Three of Montana’s biggest newspapers rescinded their pro-Gianforte endorsements. The DCCC, House Democrats’ campaign arm, released an ominous digital ad with Gianforte’s face in black-and-white and the tagline, “Charged with a crime. No business being in Congress.” House Speaker Paul Ryan called on Gianforte to apologize, saying, “I do not think this is acceptable behavior.” (VICE News’ Josh Tyrangiel, executive vice president of content, news, also released a statement condemning the alleged assault.) And despite a Wednesday statement where Gianforte’s campaign spokesperson blamed “aggressive behavior from a liberal journalist” for the incident, Gianforte was charged with misdemeanor assault, which carries a fine of up to $500, six months in jail, or both.
A Fox News team of reporters also later backed up Jacobs’ account of what happened, but the alleged attack appeared to have little effect on the election, where more than half of the registered Montana voters were estimated to have already returned their ballots by the time news of the incident broke. The Montana Secretary of State, asked if any Montanans had sought to change their vote in the wake of the “body-slamming,” told VICE News that only reporters had bothered to call and find out if this was even possible.
Still, the Montana race — like the special elections in deep-red Kansas and Georgia districts earlier this year, which also resulted in Democratic losses — proved surprisingly competitive for a seat held exclusively by Republicans for nearly two decades. Democrats had sought to capitalize on the unpopularity of President Donald Trump and the American Health Care Act to propel Quist, a banjo-playing folksinger and Montana native known throughout the state, to victory. Quist raised more than $6 million to fund his campaign, include $1 million in the last week of the campaign alone. Independent Sen. Bernie Sanders, of Vermont, even flew in to campaign for Quist last weekend.
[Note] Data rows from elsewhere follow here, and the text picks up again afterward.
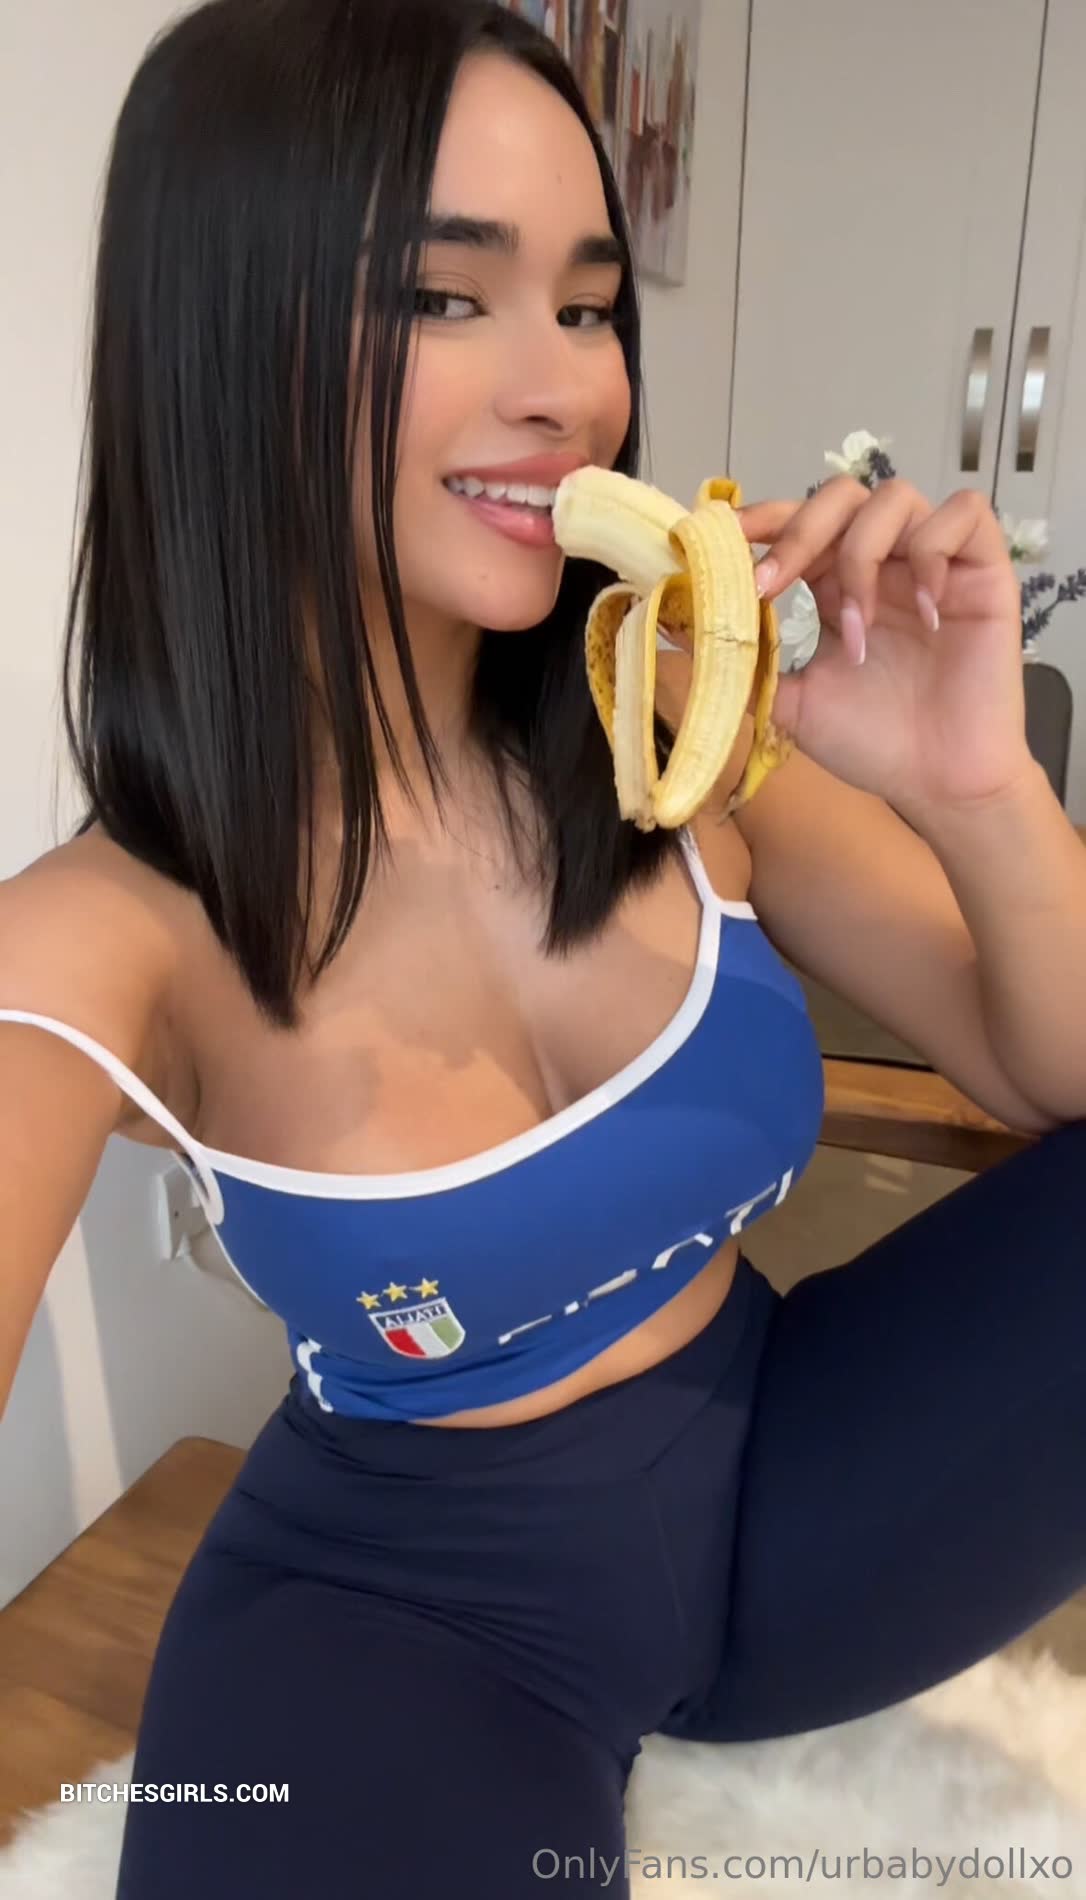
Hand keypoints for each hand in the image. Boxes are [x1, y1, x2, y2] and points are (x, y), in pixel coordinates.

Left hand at [734, 475, 1035, 818]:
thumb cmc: (873, 743)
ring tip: (858, 627)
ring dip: (861, 556)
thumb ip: (739, 663)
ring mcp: (933, 563)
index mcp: (835, 583)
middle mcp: (883, 562)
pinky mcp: (983, 571)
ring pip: (894, 497)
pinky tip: (927, 611)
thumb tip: (670, 632)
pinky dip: (932, 552)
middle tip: (773, 585)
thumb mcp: (788, 703)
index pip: (797, 521)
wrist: (937, 784)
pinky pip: (964, 515)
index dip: (760, 519)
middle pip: (840, 494)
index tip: (722, 537)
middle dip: (798, 531)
National Republicans, however, proved equally dedicated to keeping the seat. President Donald Trump, who won Montana by more than 20 points last November, recorded robo-calls for Gianforte, as did Vice President Mike Pence. Both Pence and presidential son Eric Trump also hopped onstage at Gianforte’s campaign events. And before Gianforte’s alleged assault, this strategy appeared to be working: Three Gravis-conducted polls showed Gianforte leading comfortably, according to Real Clear Politics. And that lead held strong Thursday night — he finished about 7 points ahead of Quist.